19 stars 8 forks source link

interpreting vcf file from CRISP #6

Closed mbxao3 closed 5 years ago

mbxao3 commented 6 years ago

Hi, I have difficulty understanding the meaning of some of the fields, as either they are not described or their values do not correspond with their description. For instance, I don't understand why DP has three values and why the FILTER field has a numerical value of zero (instead of pass or fail) in some sites. Could you please explain the meaning of the following fields and their values- filed (example value): CT (-3.1); DP (7432, 7321, 1056); VF (Emfail), FILTER (0). Also, why does CRISP not produce any GT information for any of the pools. The absence of a GT info field has made my output VCF unreadable by several other scripts. I would really appreciate your assistance with these as I am running out of time for my dissertation. Thank you.

vibansal commented 6 years ago

Three values for DP correspond to read depth on forward strand, reverse strand and bidirectional reads.

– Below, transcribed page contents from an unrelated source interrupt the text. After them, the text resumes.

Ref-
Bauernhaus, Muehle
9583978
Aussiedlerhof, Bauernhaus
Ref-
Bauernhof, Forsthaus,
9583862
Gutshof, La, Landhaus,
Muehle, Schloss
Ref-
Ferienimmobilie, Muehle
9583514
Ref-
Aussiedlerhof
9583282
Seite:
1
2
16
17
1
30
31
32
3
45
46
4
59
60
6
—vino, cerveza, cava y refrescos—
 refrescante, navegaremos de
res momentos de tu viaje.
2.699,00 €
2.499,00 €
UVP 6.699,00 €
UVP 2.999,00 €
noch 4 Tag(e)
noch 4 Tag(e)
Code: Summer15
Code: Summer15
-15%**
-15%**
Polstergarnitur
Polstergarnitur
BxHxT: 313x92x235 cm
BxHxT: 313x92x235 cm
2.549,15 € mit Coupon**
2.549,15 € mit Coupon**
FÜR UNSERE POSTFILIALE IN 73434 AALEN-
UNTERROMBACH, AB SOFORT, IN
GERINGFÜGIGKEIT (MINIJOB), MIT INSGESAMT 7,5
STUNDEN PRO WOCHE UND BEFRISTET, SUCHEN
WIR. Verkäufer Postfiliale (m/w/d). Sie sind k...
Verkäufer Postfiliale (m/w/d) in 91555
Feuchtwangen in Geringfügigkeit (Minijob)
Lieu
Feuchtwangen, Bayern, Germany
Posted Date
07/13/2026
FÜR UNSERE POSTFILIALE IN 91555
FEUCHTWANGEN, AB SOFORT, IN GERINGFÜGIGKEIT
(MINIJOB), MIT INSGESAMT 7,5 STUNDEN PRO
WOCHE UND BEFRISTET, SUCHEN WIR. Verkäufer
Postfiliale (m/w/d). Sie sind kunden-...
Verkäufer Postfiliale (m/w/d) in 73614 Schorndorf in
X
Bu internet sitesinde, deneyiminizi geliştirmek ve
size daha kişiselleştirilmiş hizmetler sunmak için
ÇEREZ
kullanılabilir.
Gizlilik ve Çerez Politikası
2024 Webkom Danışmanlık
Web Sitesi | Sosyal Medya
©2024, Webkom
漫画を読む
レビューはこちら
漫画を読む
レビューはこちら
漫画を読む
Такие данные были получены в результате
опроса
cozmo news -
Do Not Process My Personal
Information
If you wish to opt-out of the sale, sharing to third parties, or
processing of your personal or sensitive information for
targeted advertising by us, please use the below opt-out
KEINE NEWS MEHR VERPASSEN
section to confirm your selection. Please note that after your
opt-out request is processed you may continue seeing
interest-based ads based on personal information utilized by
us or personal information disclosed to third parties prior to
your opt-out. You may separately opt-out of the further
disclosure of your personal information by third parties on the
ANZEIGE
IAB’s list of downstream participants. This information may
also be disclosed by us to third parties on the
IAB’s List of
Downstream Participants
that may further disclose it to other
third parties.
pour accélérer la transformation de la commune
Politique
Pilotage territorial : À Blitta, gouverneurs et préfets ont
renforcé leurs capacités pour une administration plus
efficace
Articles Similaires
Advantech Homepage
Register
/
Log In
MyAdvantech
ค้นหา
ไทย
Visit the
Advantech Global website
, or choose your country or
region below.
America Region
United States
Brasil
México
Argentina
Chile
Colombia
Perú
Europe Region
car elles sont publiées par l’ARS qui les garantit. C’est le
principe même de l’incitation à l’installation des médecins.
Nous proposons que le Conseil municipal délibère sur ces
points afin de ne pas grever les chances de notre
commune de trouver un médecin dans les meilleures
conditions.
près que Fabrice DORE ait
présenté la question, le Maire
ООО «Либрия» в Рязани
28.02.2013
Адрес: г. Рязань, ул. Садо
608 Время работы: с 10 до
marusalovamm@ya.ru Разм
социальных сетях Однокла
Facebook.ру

VF = Emfail implies that the variant did not pass the EM-based genotyping

To convert the CRISP VCF output to a genotype-based VCF, please use the python script available in the scripts directory.

mbxao3 commented 6 years ago

Many thanks for your response. It has been really helpful Pardon me for asking basic questions, but I don't fully understand the impact of failing the EM-based genotyping on variant authenticity. Does failing the EM-based genotyping mean that, at that locus, the fluorescence intensity produced is not sufficient enough to accurately determine the incorporated base/allele, based on the Expectation-Maximisation algorithm? I have taken a look at papers on EM-based genotyping, but didn't really find one related to pooled deep sequencing. I am quite new to this and will really appreciate your assistance. A quick insight will be sufficient to guide me in the right direction to get more information. Thank you.

vibansal commented 6 years ago

The EM-based genotyping is used to estimate the pooled genotypes. In our datasets, the 'Emfail' filter can identify many variants that are artifacts of sequencing error, especially strand-specific sequencing errors.